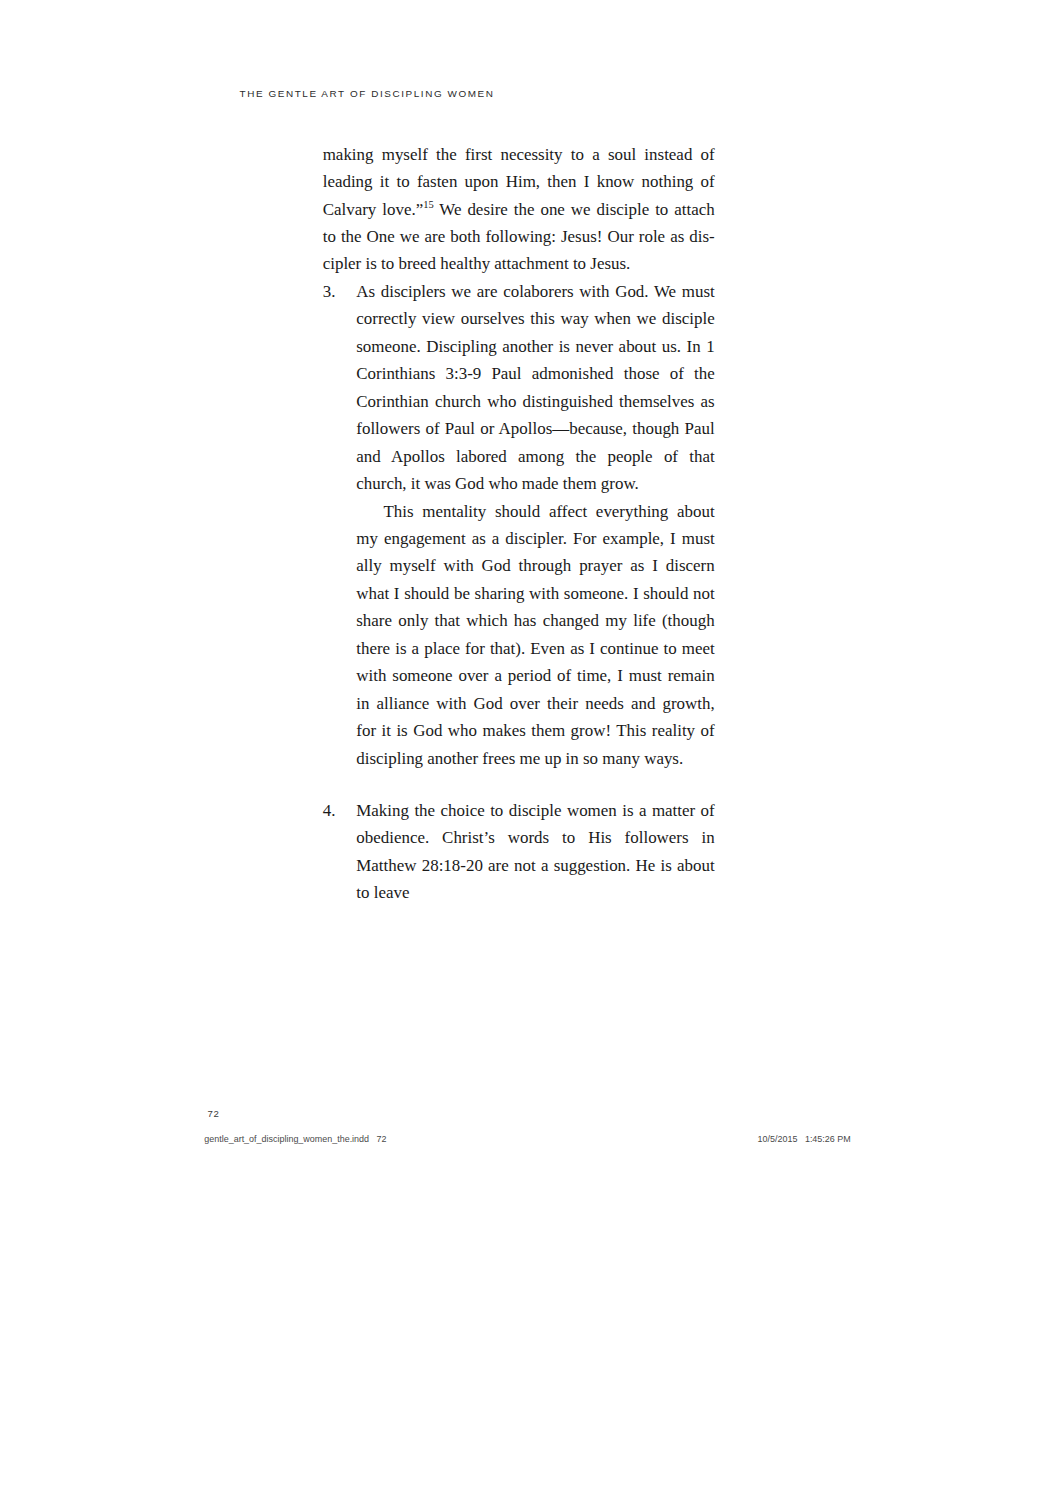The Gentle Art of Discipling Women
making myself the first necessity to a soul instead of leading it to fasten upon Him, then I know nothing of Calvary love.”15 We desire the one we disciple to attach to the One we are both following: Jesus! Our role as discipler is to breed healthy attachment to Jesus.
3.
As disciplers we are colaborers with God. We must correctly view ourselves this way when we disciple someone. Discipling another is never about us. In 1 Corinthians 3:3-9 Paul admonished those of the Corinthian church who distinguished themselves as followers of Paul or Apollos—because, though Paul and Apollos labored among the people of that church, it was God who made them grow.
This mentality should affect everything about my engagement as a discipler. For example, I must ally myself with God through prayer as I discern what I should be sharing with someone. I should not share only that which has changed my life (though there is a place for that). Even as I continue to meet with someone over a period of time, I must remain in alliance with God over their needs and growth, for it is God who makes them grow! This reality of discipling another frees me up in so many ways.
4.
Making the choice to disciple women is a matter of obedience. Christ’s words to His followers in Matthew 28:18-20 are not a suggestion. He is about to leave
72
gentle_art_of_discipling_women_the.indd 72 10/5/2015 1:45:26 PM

═══

- EXERCISE -
Without the pictures, copy the material exactly as given.

- EXPECTED ANSWER -
The Gentle Art of Discipling Women
making myself the first necessity to a soul instead of leading it to fasten upon Him, then I know nothing of Calvary love.”15 We desire the one we disciple to attach to the One we are both following: Jesus! Our role as discipler is to breed healthy attachment to Jesus.
3.
As disciplers we are colaborers with God. We must correctly view ourselves this way when we disciple someone. Discipling another is never about us. In 1 Corinthians 3:3-9 Paul admonished those of the Corinthian church who distinguished themselves as followers of Paul or Apollos—because, though Paul and Apollos labored among the people of that church, it was God who made them grow.
This mentality should affect everything about my engagement as a discipler. For example, I must ally myself with God through prayer as I discern what I should be sharing with someone. I should not share only that which has changed my life (though there is a place for that). Even as I continue to meet with someone over a period of time, I must remain in alliance with God over their needs and growth, for it is God who makes them grow! This reality of discipling another frees me up in so many ways.
4.
Making the choice to disciple women is a matter of obedience. Christ’s words to His followers in Matthew 28:18-20 are not a suggestion. He is about to leave
72
gentle_art_of_discipling_women_the.indd 72 10/5/2015 1:45:26 PM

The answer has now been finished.